┌─ INPUT MATERIAL

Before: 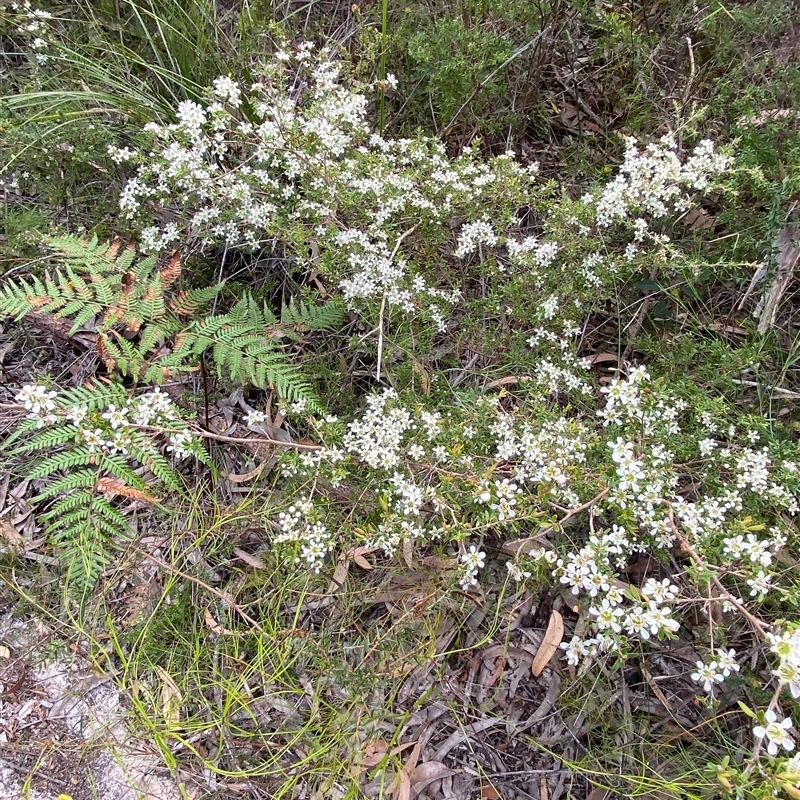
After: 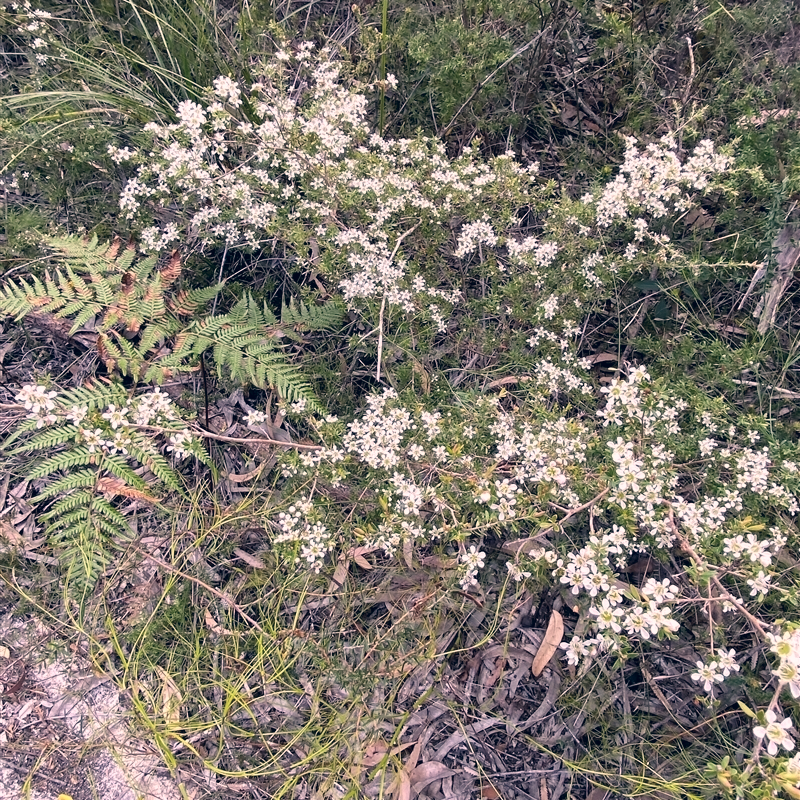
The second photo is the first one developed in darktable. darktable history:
color correction: highlights a* 13.94, highlights b* 6.06, shadows a* -5.92, shadows b* -15.73, saturation 0.85
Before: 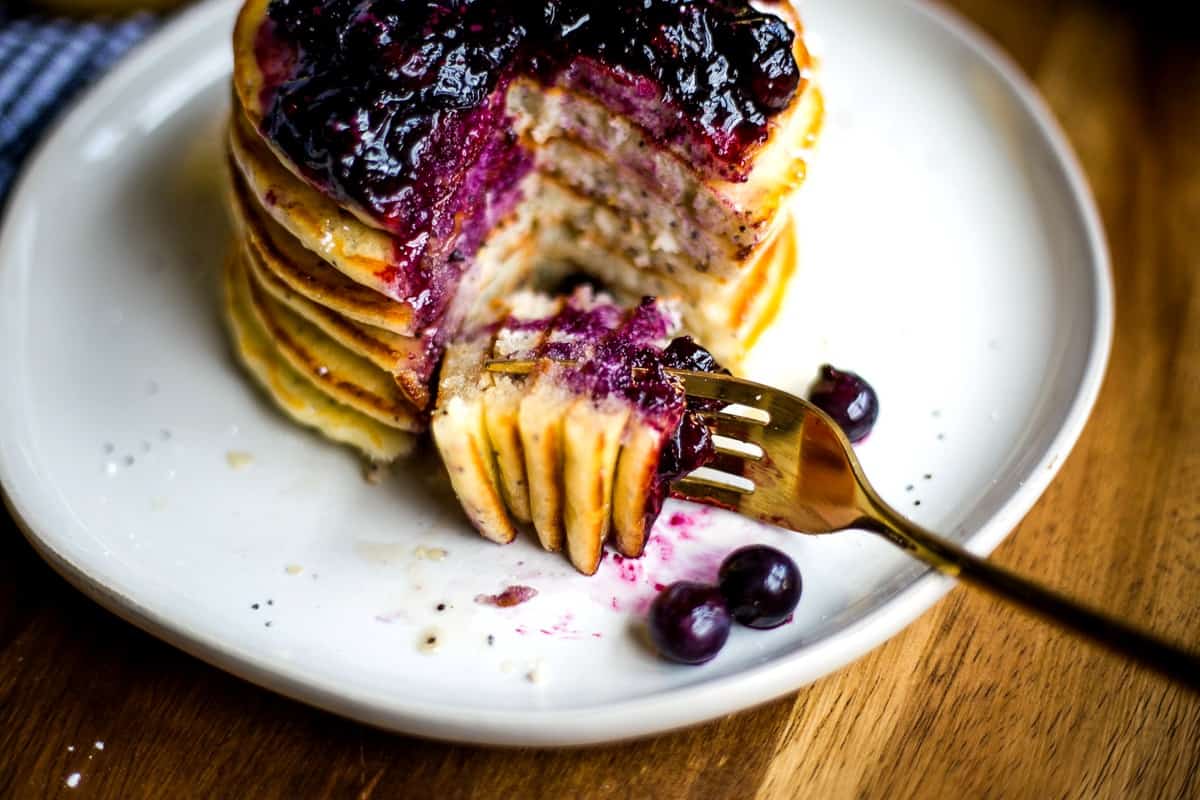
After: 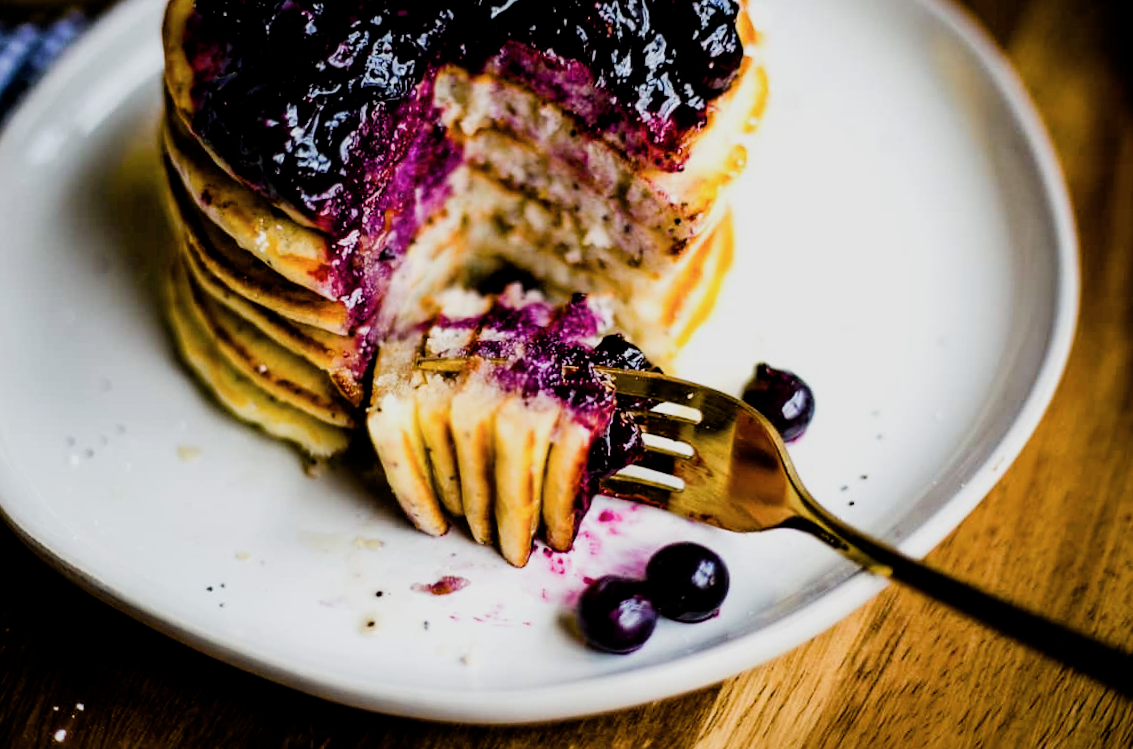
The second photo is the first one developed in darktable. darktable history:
contrast brightness saturation: saturation -0.05
color balance rgb: perceptual saturation grading › global saturation 20%, perceptual saturation grading › highlights -25%, perceptual saturation grading › shadows 50%
rotate and perspective: rotation 0.062°, lens shift (vertical) 0.115, lens shift (horizontal) -0.133, crop left 0.047, crop right 0.94, crop top 0.061, crop bottom 0.94
filmic rgb: black relative exposure -5 EV, hardness 2.88, contrast 1.3, highlights saturation mix -30%
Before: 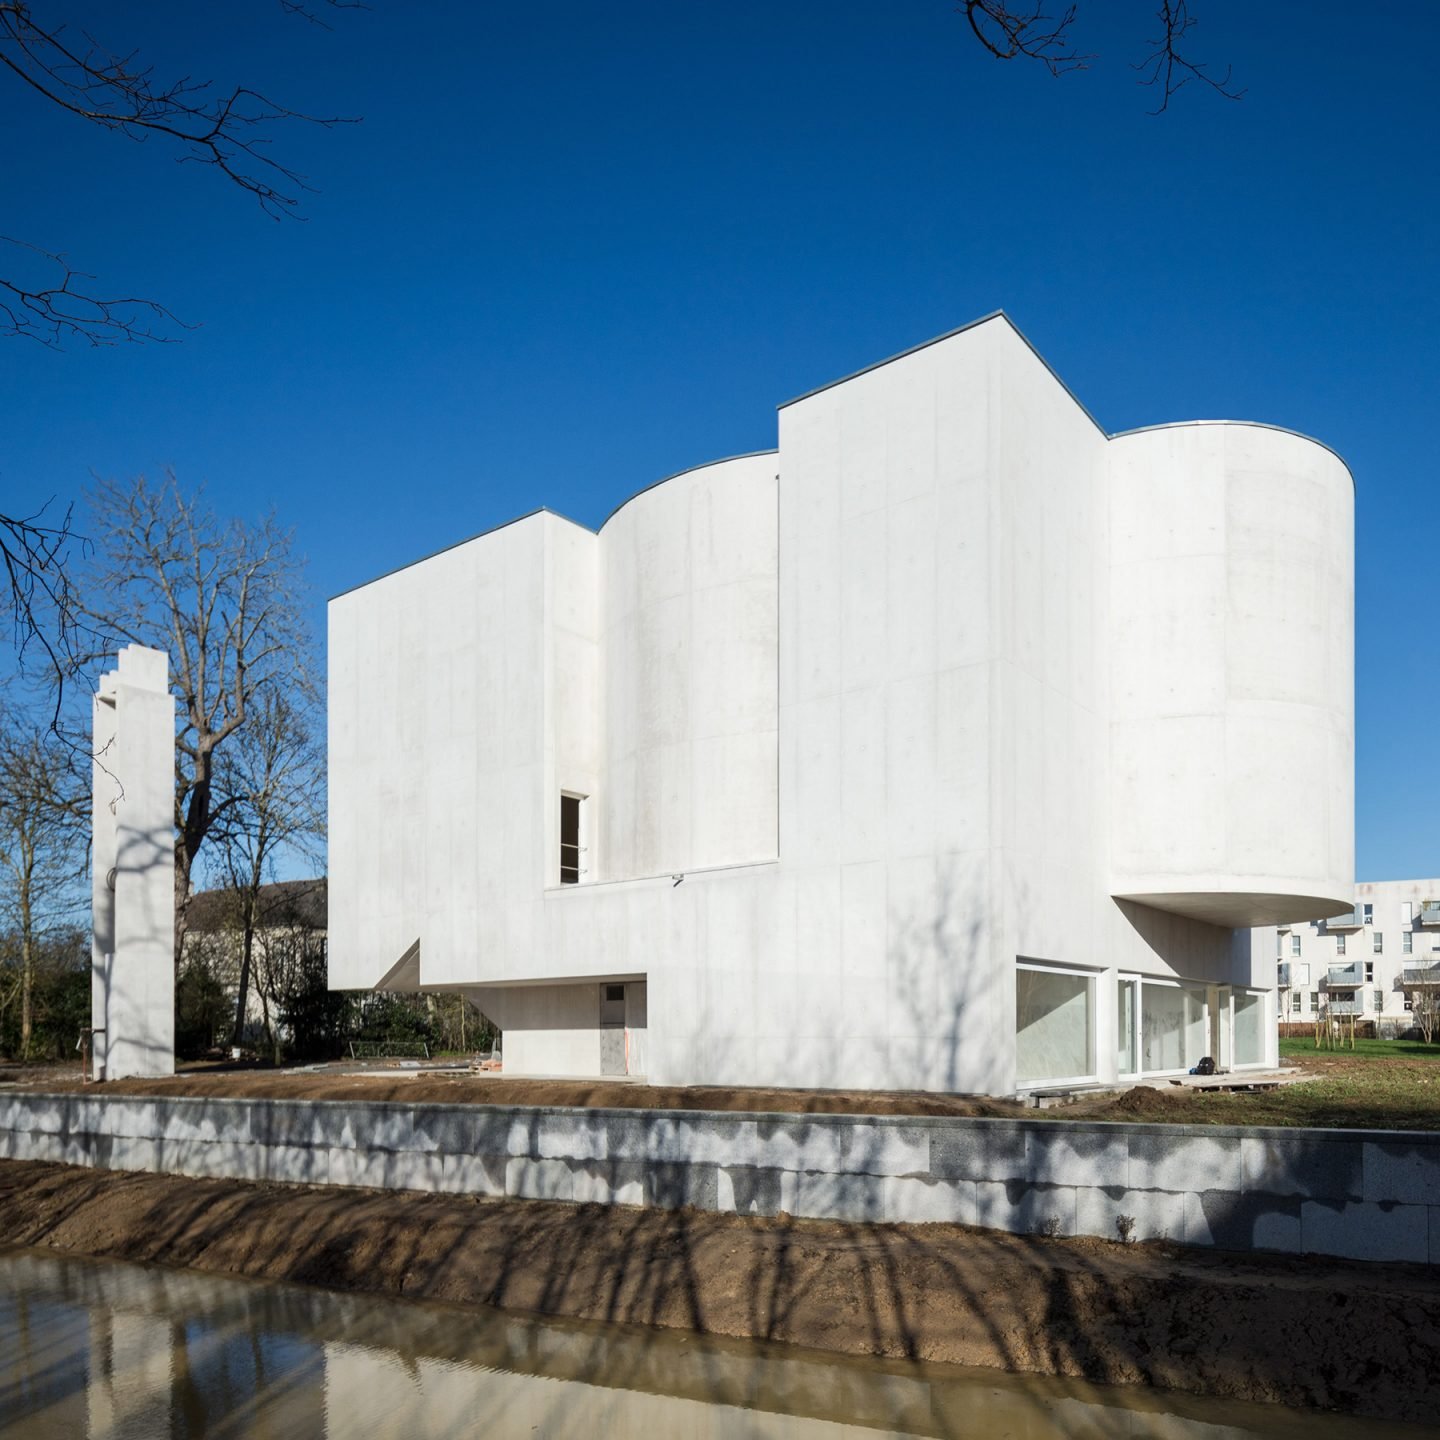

└─

Write out every line of the listing above word for word, omitting the pictures.

Before: 
After: 
The second photo is the first one developed in darktable. darktable history:
color correction: highlights a* 13.94, highlights b* 6.06, shadows a* -5.92, shadows b* -15.73, saturation 0.85
Before: 
After: 
The second photo is the first one developed in darktable. darktable history:
contrast brightness saturation: saturation -0.05
color balance rgb: perceptual saturation grading › global saturation 20%, perceptual saturation grading › highlights -25%, perceptual saturation grading › shadows 50%
rotate and perspective: rotation 0.062°, lens shift (vertical) 0.115, lens shift (horizontal) -0.133, crop left 0.047, crop right 0.94, crop top 0.061, crop bottom 0.94
filmic rgb: black relative exposure -5 EV, hardness 2.88, contrast 1.3, highlights saturation mix -30%
Before: 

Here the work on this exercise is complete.